ADR 001 — State-first architecture
Status
Accepted
Context
We need to design an integration hub that connects Bitfocus Companion with multiple external applications. The hub needs to:
- Share state/telemetry from Companion to all connected clients
- Allow clients to send commands to Companion
- Support multiple concurrent clients
- Be resilient to disconnections and reconnections
Traditional event-driven architectures have challenges:
- New clients miss events that occurred before connection
- Clients must maintain their own state reconstruction
- State consistency is difficult to guarantee
Decision
We adopt a state-first architecture where:
- The hub maintains a canonical state store with last-known-value semantics
- Each state key has a single owner (namespace) that can write to it
- On connection, clients receive a snapshot of current state
- After snapshot, clients receive delta updates for changes
- State keys are marked stale when their owner disconnects
- Events are secondary to state - used for ephemeral notifications only
State Store Properties
- Ownership: Each key has exactly one owner. Only the owner can modify.

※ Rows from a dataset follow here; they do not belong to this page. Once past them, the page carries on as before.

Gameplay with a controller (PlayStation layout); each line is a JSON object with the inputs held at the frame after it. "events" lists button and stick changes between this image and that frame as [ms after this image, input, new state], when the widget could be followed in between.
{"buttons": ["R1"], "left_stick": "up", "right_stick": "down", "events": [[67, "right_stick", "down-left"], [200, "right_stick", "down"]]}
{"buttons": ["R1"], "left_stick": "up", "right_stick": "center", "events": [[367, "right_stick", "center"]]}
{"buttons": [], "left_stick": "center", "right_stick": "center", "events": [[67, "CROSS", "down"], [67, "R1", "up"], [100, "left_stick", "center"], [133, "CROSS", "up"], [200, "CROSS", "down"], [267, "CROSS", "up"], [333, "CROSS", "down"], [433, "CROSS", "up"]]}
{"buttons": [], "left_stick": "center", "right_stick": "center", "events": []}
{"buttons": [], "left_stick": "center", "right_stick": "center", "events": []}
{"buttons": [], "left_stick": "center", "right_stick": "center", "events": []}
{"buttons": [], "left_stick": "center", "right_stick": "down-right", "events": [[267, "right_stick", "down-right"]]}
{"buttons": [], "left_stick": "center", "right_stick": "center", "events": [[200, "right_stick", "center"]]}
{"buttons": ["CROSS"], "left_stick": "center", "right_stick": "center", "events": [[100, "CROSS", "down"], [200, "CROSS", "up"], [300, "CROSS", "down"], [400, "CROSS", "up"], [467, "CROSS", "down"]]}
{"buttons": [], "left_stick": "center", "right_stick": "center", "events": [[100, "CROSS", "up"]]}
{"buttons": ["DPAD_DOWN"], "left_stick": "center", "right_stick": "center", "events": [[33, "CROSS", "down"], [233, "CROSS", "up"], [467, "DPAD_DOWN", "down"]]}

- Versioning: Each key has a monotonic version number.
- Staleness: Keys can be marked stale (owner disconnected).
- Pattern matching: Subscriptions use wildcard patterns.
Event Log
Events are logged to an append-only log for:
- Debugging and replay
- Audit trail
- State reconstruction if needed
But events are not the source of truth - state is.
Consequences
Positive
- New clients immediately have consistent state
- No “catch-up” logic needed in clients
- Clear ownership prevents conflicts
- Staleness tracking makes disconnections visible
- Deterministic behaviour under normal operation
Negative
- Memory usage scales with state size
- State store is a single point of truth (must be reliable)
- Some event-only patterns don’t fit naturally
Alternatives Considered
- Pure event sourcing: Rejected because it requires all clients to replay events.
- Distributed state: Rejected as overly complex for this use case.
- Request-response only: Rejected because real-time updates are essential.